**WHAT THE EXERCISE ASKS:**
Pictures in the listing below are skipped, while the lines from the "ring mcp: (113, 109)" line through the "pinky tip: (186, 256)" line are returned word for word.
[SUPPLIED MATERIAL Boundary: Start]
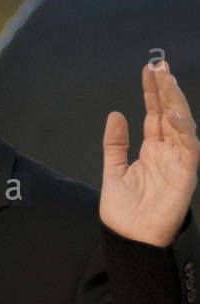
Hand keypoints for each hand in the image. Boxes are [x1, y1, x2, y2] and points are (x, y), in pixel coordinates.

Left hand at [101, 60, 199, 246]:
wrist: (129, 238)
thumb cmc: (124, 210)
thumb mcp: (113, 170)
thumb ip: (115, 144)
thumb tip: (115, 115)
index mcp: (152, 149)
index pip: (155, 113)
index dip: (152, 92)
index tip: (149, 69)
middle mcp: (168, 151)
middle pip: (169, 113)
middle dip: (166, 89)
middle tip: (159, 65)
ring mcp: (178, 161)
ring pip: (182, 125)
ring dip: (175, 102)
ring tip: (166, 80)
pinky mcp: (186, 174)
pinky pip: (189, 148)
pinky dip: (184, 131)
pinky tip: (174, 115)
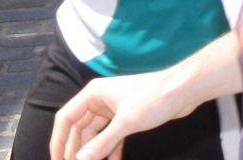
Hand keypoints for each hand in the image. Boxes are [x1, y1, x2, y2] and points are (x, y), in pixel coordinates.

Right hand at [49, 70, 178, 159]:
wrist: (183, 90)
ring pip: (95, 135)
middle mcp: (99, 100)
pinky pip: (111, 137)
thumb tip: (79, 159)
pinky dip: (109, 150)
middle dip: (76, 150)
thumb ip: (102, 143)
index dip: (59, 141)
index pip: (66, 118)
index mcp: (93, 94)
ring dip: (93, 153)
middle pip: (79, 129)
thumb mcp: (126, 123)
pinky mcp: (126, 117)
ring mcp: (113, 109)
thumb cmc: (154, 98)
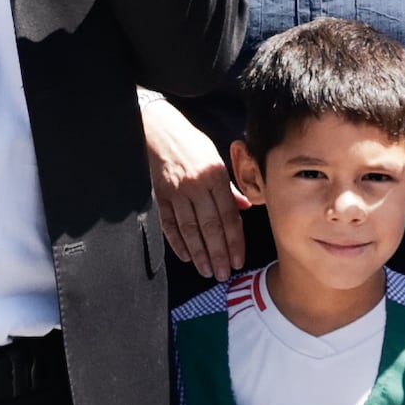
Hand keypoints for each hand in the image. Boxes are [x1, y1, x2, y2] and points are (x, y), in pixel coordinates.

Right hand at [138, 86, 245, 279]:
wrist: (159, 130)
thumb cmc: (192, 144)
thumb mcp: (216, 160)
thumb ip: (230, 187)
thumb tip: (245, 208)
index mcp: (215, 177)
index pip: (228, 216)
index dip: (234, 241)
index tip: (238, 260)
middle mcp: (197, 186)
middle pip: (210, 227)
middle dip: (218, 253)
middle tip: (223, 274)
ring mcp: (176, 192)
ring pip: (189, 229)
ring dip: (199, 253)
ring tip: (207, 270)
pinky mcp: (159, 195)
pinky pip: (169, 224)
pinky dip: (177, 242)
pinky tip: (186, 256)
[SUPPLIED MATERIAL Boundary: End]
[SUPPLIED MATERIAL Boundary: Start]
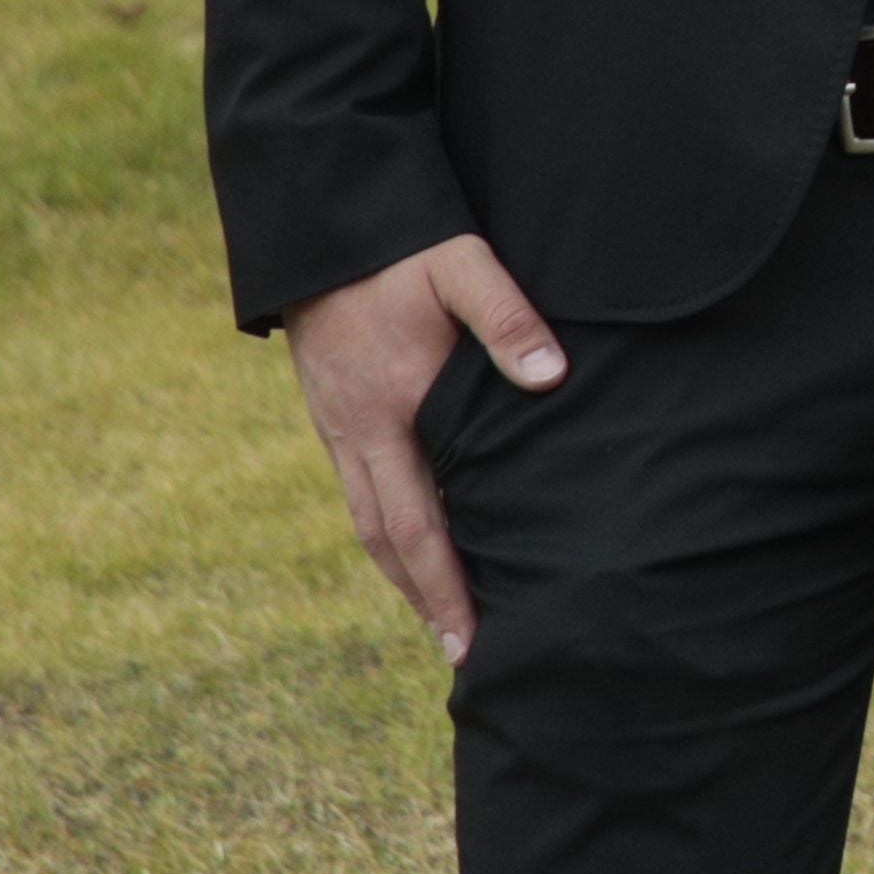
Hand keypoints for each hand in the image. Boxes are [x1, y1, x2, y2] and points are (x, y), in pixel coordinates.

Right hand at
[SUPPLIED MATERIAL Boundary: End]
**ANSWER FOR THIS EXERCISE:**
ring mcp: (113, 109)
thumb cmc: (154, 98)
Hand keypoints for each hand in the image. Boxes are [x1, y1, x2, y2] and points are (x, y), in pixel coordinates.

Right hand at [138, 86, 245, 279]:
wrist: (159, 130)
thumb cmc: (192, 144)
thumb mcp: (216, 160)
thumb ip: (230, 187)
thumb tip: (245, 208)
index mcp: (215, 177)
index pip: (228, 216)
index dip: (234, 241)
index tip: (238, 260)
middle mcp: (197, 186)
middle pip: (210, 227)
middle dip: (218, 253)
middle tip: (223, 274)
ring mcp: (176, 192)
ring pip: (189, 229)
ring dip: (199, 253)
ring tip: (207, 270)
pinky mcp: (159, 195)
pinky pip: (169, 224)
pinky dip: (177, 242)
pinky tip: (186, 256)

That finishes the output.